海の母星〜

第3部・シュラバ

ジァン・梅原

−その20−

やがて、兵士は二手に分かれ、列を作って城門に向った。
「はいりほ〜、はいりほ〜」
群集は11時と8時の方向に向って出撃する兵士たちを歓呼で送る。

「ケンハピーさん、これを」
モモたちに付き添っている少年将校の一人が、虹色にキラキラ光る大きな弓を差し出し、もう一人がぎっしり矢が詰まった矢入れを差し出した。
ケンハピーが弓矢の名手と言う情報も、キララ王国は知っている様だった。
「オッケー」
ケンハピーは大きな弓を受け取ると、一本の矢を矢入れから引き抜いた。
その矢も虹色にキラキラ光っていた。
「この弓の射程は」
ケンハピーは、何の材質か判らない弓をしげしげ見ながら言った。
「弓、矢ともに、特殊な能力を持っていますので、約4000パーセク(約4800メートル)あります」
少年が答えた。

「一本、射ていいかな」
ケンハピーが尋ねた。
「どうぞ、でも電撃の破壊力が大きいので、遠くに向けて下さい」
矢入れを持った少年が答える。
ケンハピーは弓を構え、城外のはるか遠くにある、ひときわ大きい木の梢をねらっで矢を放った。
矢はヒョオーと風切り音を残して木に向った。
バシッ! 矢は見事に大木の梢をヒットし、木の上部が火花を散らして吹き飛んだ。
ドオーン!後から音が追いかけて来た。

「ワアー、ワァーっ! ケンハピー、ケンハピー!はいりほ〜っ!」
矢の風切り音に反応した群集が矢の行方を追い、いっせいに手を振り喚声を上げた。
ケンハピーは照れた様に人々に手を振った。
「ヒメ、この武器の威力はすごいものがあります。これさえあれば恐いものなしですね」
弓を持ち上げてじっと見つめていたケンハピーが、モモを振り返って言った。

塔の上からは、城から出て11時の方向に向かう兵士たちが、白いマントのカノンを先頭に、二列になって麦畑の中を進むのが見えた。
また、8時の方向には、のどかに白い噴煙を立ち上らせているコニーデ型の火山があり、そちらの方向へも二列になった兵士の列が進んでいた。
こちらはクラニョンが先頭にあり、そのそばにはハデハデしいマントを着たタワケモノの姿があった。
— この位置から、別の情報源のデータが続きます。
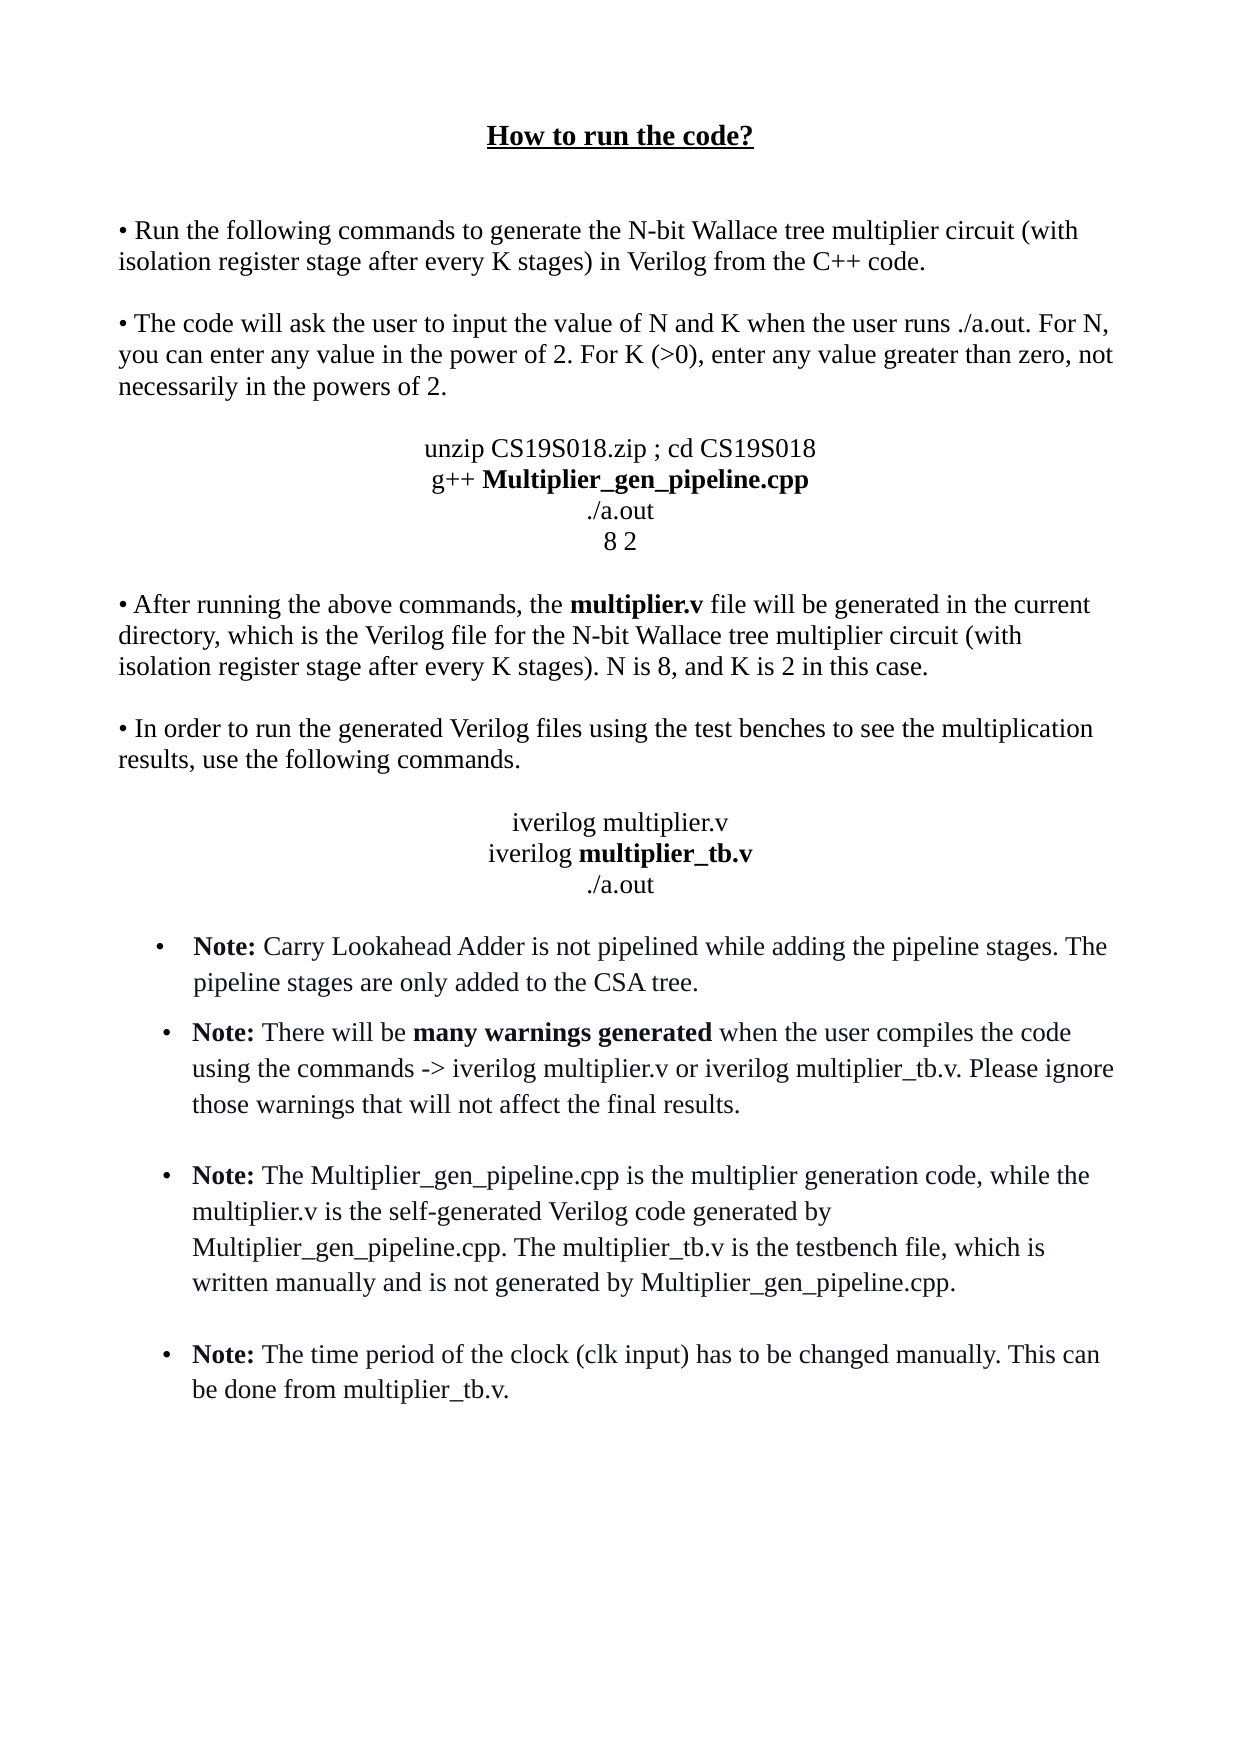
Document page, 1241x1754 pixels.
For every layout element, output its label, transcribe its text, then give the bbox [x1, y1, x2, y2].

text How to run the code? [118, 118, 1122, 152]
text • In order to run the generated Verilog files using the test benches to see the multiplication results, use the following commands. [118, 712, 1122, 774]
list Note: Carry Lookahead Adder is not pipelined while adding the pipeline stages. The pipeline stages are only added to the CSA tree. [156, 930, 1122, 997]
text iverilog multiplier_tb.v [118, 837, 1122, 868]
text directory, which is the Verilog file for the N-bit Wallace tree multiplier circuit (with isolation register stage after every K stages). N is 8, and K is 2 in this case. [118, 619, 1122, 681]
list Note: The time period of the clock (clk input) has to be changed manually. This can be done from multiplier_tb.v. [162, 1338, 1122, 1405]
list Note: The Multiplier_gen_pipeline.cpp is the multiplier generation code, while the multiplier.v is the self-generated Verilog code generated by Multiplier_gen_pipeline.cpp. The multiplier_tb.v is the testbench file, which is written manually and is not generated by Multiplier_gen_pipeline.cpp. [162, 1159, 1122, 1298]
text • After running the above commands, the multiplier.v file will be generated in the current [118, 588, 1122, 619]
text • The code will ask the user to input the value of N and K when the user runs ./a.out. For N, you can enter any value in the power of 2. For K (>0), enter any value greater than zero, not necessarily in the powers of 2. [118, 307, 1122, 401]
text iverilog multiplier.v [118, 806, 1122, 837]
text unzip CS19S018.zip ; cd CS19S018 [118, 432, 1122, 463]
text g++ Multiplier_gen_pipeline.cpp [118, 463, 1122, 494]
list Note: There will be many warnings generated when the user compiles the code using the commands -> iverilog multiplier.v or iverilog multiplier_tb.v. Please ignore those warnings that will not affect the final results. [162, 1016, 1122, 1119]
text ./a.out [118, 868, 1122, 899]
text 8 2 [118, 525, 1122, 557]
text • Run the following commands to generate the N-bit Wallace tree multiplier circuit (with isolation register stage after every K stages) in Verilog from the C++ code. [118, 214, 1122, 276]
text ./a.out [118, 494, 1122, 525]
モモたちは、再び白いマントのカノンを先頭にした兵士の列に視線を戻した。
情報では、11時の方向に表れたスローンの群れの方が強大で、キララ王国への接近が早いと予想されていたからだった。
城は盆地のほぼ中心だったから、塔の上からは、城の周辺に展開する兵士たちの様子が良く見える。
二列縦隊で進む兵士たちは、麦畑を通り過ぎると、さっきモモたちが降りてきた草原を登ることになり、その先には雪を頭にいただいた山々が見えている。
「スローンだっ!」
モモたちのそばにいた少年が叫んだ。